There’s a good chance of seeing real cowboys in action, too. Cowboys often drive cattle down the main roads, so you just might get up close to someone featured in the movie. If you’re feeling friendly, roll down your window and say hi. Cowboys that far from town are usually up for fresh conversation with someone who doesn’t live in the same bunkhouse as they do.


WATCH IT

“Cowboys” can be seen at select screenings throughout the first part of 2020. Later, it will be available on DVD, BluRay, and streaming services. For more information, visit thecowboymovie.com or check nationalcowboypoetrygathering.org for screening details.

 


‘Open Range’

Photo book portrays the working cowboy from the bunkhouse to the branding corral.

BY JOLYN YOUNG

Acclaimed photographer John Langmore’s latest book, “Open Range,” far surpasses all expectations of quality coverage of the working cowboy and his lifestyle. Langmore has long photographed ranches around the West, some of which he worked on as a cowboy in his younger years. His work is known worldwide for accurately depicting the American cowboy at work, leisure, and home—usually in a bunkhouse.

For “Open Range,” Langmore spent 6 years shooting all 4 seasons on 14 of the nation’s most historic ranches. He visited Nevada several times, capturing scenes from the Spanish, TS, and YP Ranches. While at these historic locales, Langmore used his analog camera and cowboy intuition to capture more than what meets the eye. A scene of two cowboys standing beside their saddled horses, covered in sweat and dirt, conveys the tiredness felt by all four. In another image, long-sleeve shirts and blue jeans decorate a tree while a nearby dirt tank welcomes a crew of cowboy-hat-clad swimmers. All his pictures were made with black and white film, a medium that conveys the timeless nature of the working cowboy’s lifestyle.

Included within “Open Range’s” 144 pages are 30 pages of text that simultaneously educate and entertain. Langmore’s writing is rooted in his childhood summers spent working as a cowboy on a Montana ranch, making him uniquely positioned to tell the story of the modern-day big outfits. He hung up his spurs in his twenties, choosing to use his freshly-earned law degree to make a living. Throughout the ensuing decades, Langmore has actively maintained his ties to ranches and the cowboy community at large.

In his book, Langmore writes about branding calves, cutting colts, camping out with the wagon, running mustangs, eating in the cookhouse, and buck-offs he survived. He explains the modern cowboy code in a way that merits the cowboys’ approval and remedies the city slicker’s ignorance.

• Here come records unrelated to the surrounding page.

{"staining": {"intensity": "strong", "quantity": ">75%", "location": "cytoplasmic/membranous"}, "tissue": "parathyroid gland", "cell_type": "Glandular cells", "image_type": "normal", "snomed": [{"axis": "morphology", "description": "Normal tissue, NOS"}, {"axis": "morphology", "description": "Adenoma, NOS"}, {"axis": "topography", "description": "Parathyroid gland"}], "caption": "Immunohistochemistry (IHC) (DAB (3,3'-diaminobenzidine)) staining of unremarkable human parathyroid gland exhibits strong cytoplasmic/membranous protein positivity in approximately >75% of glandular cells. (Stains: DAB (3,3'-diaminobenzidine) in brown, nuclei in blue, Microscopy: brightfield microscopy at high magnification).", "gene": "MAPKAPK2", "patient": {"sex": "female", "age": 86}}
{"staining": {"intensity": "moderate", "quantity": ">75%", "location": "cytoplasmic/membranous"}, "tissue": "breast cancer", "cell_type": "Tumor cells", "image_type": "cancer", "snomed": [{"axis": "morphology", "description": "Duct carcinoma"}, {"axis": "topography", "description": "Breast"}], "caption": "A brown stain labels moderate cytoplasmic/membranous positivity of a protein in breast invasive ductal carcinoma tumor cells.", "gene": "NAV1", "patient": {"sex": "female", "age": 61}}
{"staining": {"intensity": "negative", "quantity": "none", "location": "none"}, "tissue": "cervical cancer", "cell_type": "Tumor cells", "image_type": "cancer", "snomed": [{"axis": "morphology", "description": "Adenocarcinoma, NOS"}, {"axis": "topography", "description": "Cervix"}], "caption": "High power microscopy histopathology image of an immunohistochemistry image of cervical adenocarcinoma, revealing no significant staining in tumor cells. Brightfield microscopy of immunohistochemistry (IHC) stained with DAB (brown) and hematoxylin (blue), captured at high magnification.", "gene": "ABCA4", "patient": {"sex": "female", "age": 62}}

“The next rule you’re likely to confront is more contemporary than traditional, as it governs the order in which horses are loaded into a trailer. First, deference is given to where in the lineup the cow boss or buckaroo boss wants his horse. You basically look to him to tell you it’s okay to load your horse…To understand the rule’s significance, imagine a bunch of siblings stuck in the back seat of a car kicking and biting each other with a thousand pounds of force.”

The cowboy/photographer/lawyer deftly weaves humor into his stories as well.

“Another time, I ill-advisedly got on a horse I had no chance of riding. He made that point by bucking me off in two jumps and then kicking me in the chest for good measure. Afterwards, Benny begrudgingly drove me to the Miles City hospital. After examining me, the doctor said that if the kick had landed a few inches differently in either direction, the results might have been altogether more disastrous. Benny dismissively replied,  ‘Ah, those doctors always say it could have been worse.’ ”

Langmore optimistically chronicles the cowboy’s enduring presence in American society.

“New technology…may alleviate the need for some long rides, but nothing can track a cow like a horse. And no amount of modern breeding can remove a cow’s unique ability to hide in a stand of brush or turn on a dime in an effort to undermine man’s efforts to control her destiny.”